In August, Meta introduced its multimodal translation model with artificial intelligence SeamlessM4T, which supports nearly 100 languages for text and 36 for speech. WITH updated architecture v2 now the company is expanding this tool to make conversational translations more spontaneous and expressivewhere expressiveness is the missing aspect for authentic conversation across languages.

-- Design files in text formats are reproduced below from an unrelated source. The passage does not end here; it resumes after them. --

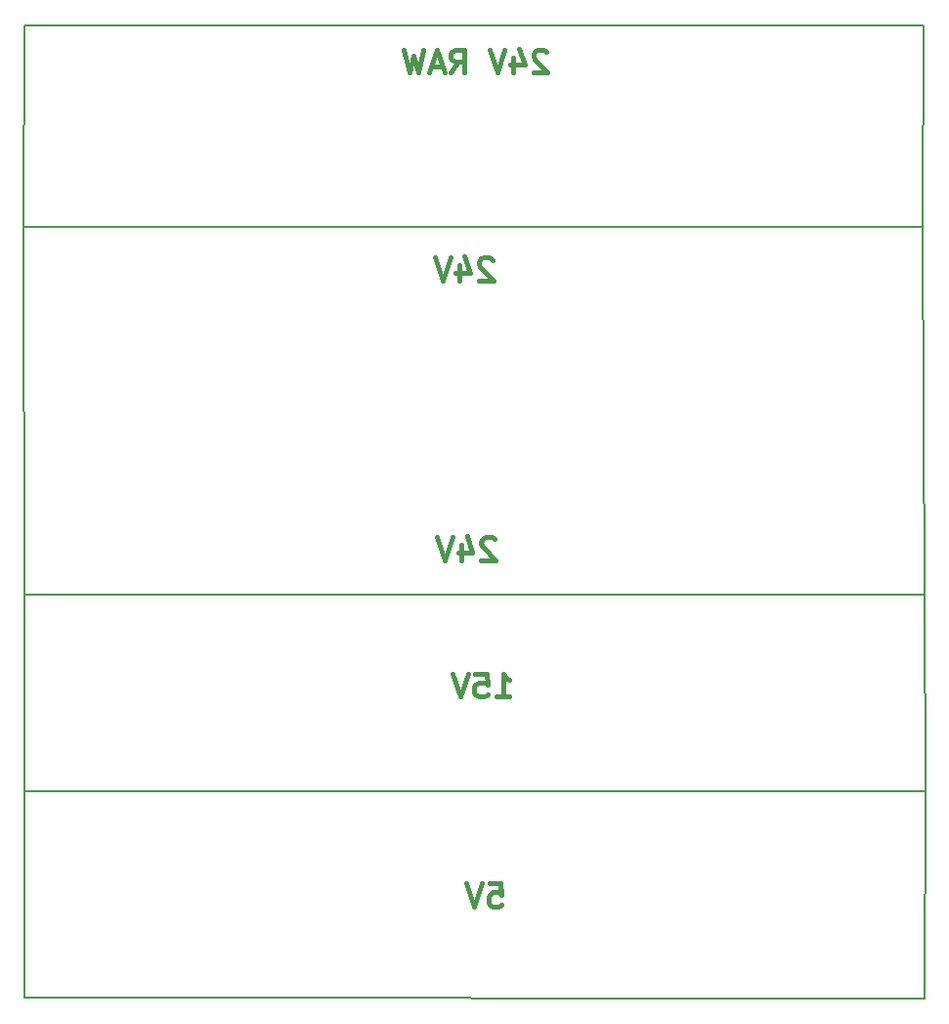
<source format=gbr>
%TF.GenerationSoftware,KiCad,Pcbnew,8.0.4*%
%TF.CreationDate,2024-08-03T01:45:34+02:00*%
%TF.ProjectId,terminal_block,7465726d-696e-4616-9c5f-626c6f636b2e,1*%
%TF.SameCoordinates,Original*%
%TF.FileFunction,Legend,Bot*%
%TF.FilePolarity,Positive*%
%FSLAX46Y46*%
G04 Gerber Fmt 4.6, Leading zero omitted, Abs format (unit mm)*
G04 Created by KiCad (PCBNEW 8.0.4) date 2024-08-03 01:45:34*
%MOMM*%
%LPD*%
G01*
G04 APERTURE LIST*
%ADD10C,0.150000*%
%ADD11C,0.400000*%
G04 APERTURE END LIST*
D10*
X199377081Y-118525472D02*
X121277081Y-118525472D01*
X121277081Y-52225472D02*
X199177081Y-52225472D01*
X199127081Y-69725472D02*
X121227081Y-69725472D01*
X199277081Y-101525472D02*
X121277081Y-101525472D01*
X121277081Y-136425472D02*
X121277081Y-118525472D01*
X121277081Y-101525472D02*
X121227081Y-69725472D01*
X199177081Y-52225472D02*
X199127081Y-69725472D01*
X199127081Y-69725472D02*
X199277081Y-101525472D01*
X121227081Y-69725472D02*
X121277081Y-52225472D01*
X199277081Y-136525472D02*
X121277081Y-136425472D01*
X199377081Y-118525472D02*
X199277081Y-136525472D01*
X121277081Y-118525472D02*
X121277081Y-101525472D01*
X199277081Y-101525472D02*
X199377081Y-118525472D01*
D11*
X162032971Y-96750386D02*
X161937733Y-96655148D01*
X161937733Y-96655148D02*
X161747257Y-96559910D01*
X161747257Y-96559910D02*
X161271066Y-96559910D01*
X161271066Y-96559910D02*
X161080590Y-96655148D01*
X161080590Y-96655148D02*
X160985352Y-96750386D01*
X160985352Y-96750386D02*
X160890114Y-96940862D01*
X160890114Y-96940862D02*
X160890114Y-97131338D01*
X160890114Y-97131338D02*
X160985352Y-97417052D01*
X160985352Y-97417052D02*
X162128209Y-98559910D01*
X162128209Y-98559910D02*
X160890114Y-98559910D01*
X159175828Y-97226576D02*
X159175828Y-98559910D01*
X159652019Y-96464672D02*
X160128209Y-97893243D01*
X160128209Y-97893243D02*
X158890114Y-97893243D01*
X158413923Y-96559910D02*
X157747257Y-98559910D01*
X157747257Y-98559910D02*
X157080590Y-96559910D01*
X161585352Y-126559910D02*
X162537733Y-126559910D01*
X162537733Y-126559910D02*
X162632971Y-127512291D01*
X162632971Y-127512291D02*
X162537733Y-127417052D01*
X162537733Y-127417052D02*
X162347257Y-127321814D01*
X162347257Y-127321814D02*
X161871066Y-127321814D01*
X161871066Y-127321814D02*
X161680590Y-127417052D01*
X161680590Y-127417052D02*
X161585352Y-127512291D01*
X161585352Y-127512291D02*
X161490114Y-127702767D01*
X161490114Y-127702767D02*
X161490114Y-128178957D01*
X161490114Y-128178957D02*
X161585352Y-128369433D01*
X161585352Y-128369433D02*
X161680590Y-128464672D01*
X161680590Y-128464672D02*
X161871066Y-128559910D01*
X161871066Y-128559910D02*
X162347257Y-128559910D01*
X162347257Y-128559910D02*
X162537733Y-128464672D01*
X162537733Y-128464672D02*
X162632971Y-128369433D01*
X160918685Y-126559910D02*
X160252019Y-128559910D01*
X160252019Y-128559910D02*
X159585352Y-126559910D01*
X162190114Y-110359910D02*
X163332971Y-110359910D01*
X162761543Y-110359910D02*
X162761543Y-108359910D01*
X162761543Y-108359910D02*
X162952019Y-108645624D01*
X162952019Y-108645624D02*
X163142495Y-108836100D01*
X163142495Y-108836100D02*
X163332971Y-108931338D01*
X160380590Y-108359910D02*
X161332971Y-108359910D01*
X161332971Y-108359910D02*
X161428209Y-109312291D01*
X161428209Y-109312291D02*
X161332971Y-109217052D01*
X161332971Y-109217052D02*
X161142495Y-109121814D01*
X161142495Y-109121814D02*
X160666304Y-109121814D01*
X160666304Y-109121814D02*
X160475828Y-109217052D01*
X160475828Y-109217052D02*
X160380590Y-109312291D01*
X160380590Y-109312291D02*
X160285352Y-109502767D01*
X160285352Y-109502767D02*
X160285352Y-109978957D01*
X160285352Y-109978957D02*
X160380590Y-110169433D01*
X160380590Y-110169433D02*
X160475828Y-110264672D01*
X160475828Y-110264672D02*
X160666304Y-110359910D01*
X160666304Y-110359910D02*
X161142495Y-110359910D01*
X161142495Y-110359910D02*
X161332971Y-110264672D01*
X161332971Y-110264672D02*
X161428209Y-110169433D01*
X159713923Y-108359910D02*
X159047257Y-110359910D01*
X159047257Y-110359910D02*
X158380590Y-108359910D01*
X161832971Y-72550386D02*
X161737733Y-72455148D01*
X161737733Y-72455148D02*
X161547257Y-72359910D01*
X161547257Y-72359910D02*
X161071066Y-72359910D01*
X161071066Y-72359910D02*
X160880590Y-72455148D01*
X160880590Y-72455148D02*
X160785352Y-72550386D01*
X160785352Y-72550386D02*
X160690114Y-72740862D01*
X160690114Y-72740862D02*
X160690114Y-72931338D01*
X160690114Y-72931338D02*
X160785352Y-73217052D01*
X160785352Y-73217052D02*
X161928209Y-74359910D01*
X161928209Y-74359910D02*
X160690114Y-74359910D01*
X158975828Y-73026576D02*
X158975828Y-74359910D01*
X159452019Y-72264672D02*
X159928209Y-73693243D01*
X159928209Y-73693243D02*
X158690114Y-73693243D01*
X158213923Y-72359910D02*
X157547257Y-74359910D01*
X157547257Y-74359910D02*
X156880590Y-72359910D01*
X166532971Y-54550386D02*
X166437733Y-54455148D01*
X166437733Y-54455148D02*
X166247257Y-54359910D01*
X166247257Y-54359910D02*
X165771066Y-54359910D01*
X165771066Y-54359910D02*
X165580590Y-54455148D01*
X165580590Y-54455148D02*
X165485352Y-54550386D01*
X165485352Y-54550386D02*
X165390114Y-54740862D01*
X165390114Y-54740862D02*
X165390114Y-54931338D01*
X165390114Y-54931338D02*
X165485352Y-55217052D01*
X165485352Y-55217052D02*
X166628209Y-56359910D01*
X166628209Y-56359910D02*
X165390114Y-56359910D01*
X163675828Y-55026576D02*
X163675828Y-56359910D01*
X164152019Y-54264672D02*
X164628209Y-55693243D01*
X164628209Y-55693243D02*
X163390114Y-55693243D01*
X162913923Y-54359910D02*
X162247257Y-56359910D01*
X162247257Y-56359910D02*
X161580590Y-54359910D01*
X158247256Y-56359910D02*
X158913923Y-55407529D01*
X159390113Y-56359910D02*
X159390113Y-54359910D01*
X159390113Y-54359910D02*
X158628208Y-54359910D01*
X158628208Y-54359910D02*
X158437732Y-54455148D01*
X158437732Y-54455148D02*
X158342494Y-54550386D01*
X158342494Y-54550386D02*
X158247256Y-54740862D01*
X158247256Y-54740862D02*
X158247256Y-55026576D01*
X158247256Y-55026576D02*
X158342494Y-55217052D01*
X158342494Y-55217052D02*
X158437732Y-55312291D01*
X158437732Y-55312291D02*
X158628208Y-55407529D01*
X158628208Y-55407529D02*
X159390113Y-55407529D01*
X157485351Y-55788481D02*
X156532970Y-55788481D01*
X157675827Y-56359910D02*
X157009161Y-54359910D01*
X157009161Y-54359910D02*
X156342494Y-56359910D01*
X155866303Y-54359910D02*
X155390113Y-56359910D01*
X155390113Y-56359910D02*
X155009160Y-54931338D01*
X155009160Y-54931338D02*
X154628208Y-56359910D01*
X154628208Y-56359910D02*
X154152018Y-54359910D01*
M02*

</source>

The first of two new features is SeamlessExpressivewhich (as the name suggests) it transfers the expressiveness of the speaker into the translated speech. Specifically, these are voice pitch, volume, emotional tone (excitement, sadness, or whispering), pace of speech, and pauses. Given that translated speeches have always sounded robotic until now, this is a breakthrough potentially revolutionary. The currently supported languages include English, Spanish, German, French, Italian and Chinese.
The second function is SeamlessStreamingwhich will start translating the speech while the speaker is still speaking, allowing others to get the translation faster. There’s still a short latency of just under two seconds, but at least users won’t have to wait for someone to finish a sentence. According to Meta, the problem is that different languages have different sentence structures, so it had to develop algorithm that could tell if it had already acquired enough context to start generating translated outputor whether to continue listening.
Although it is not yet known when the public will be able to use these new features, it is already clear that Meta’s translation model is very impressive and will likely find widespread use in the future.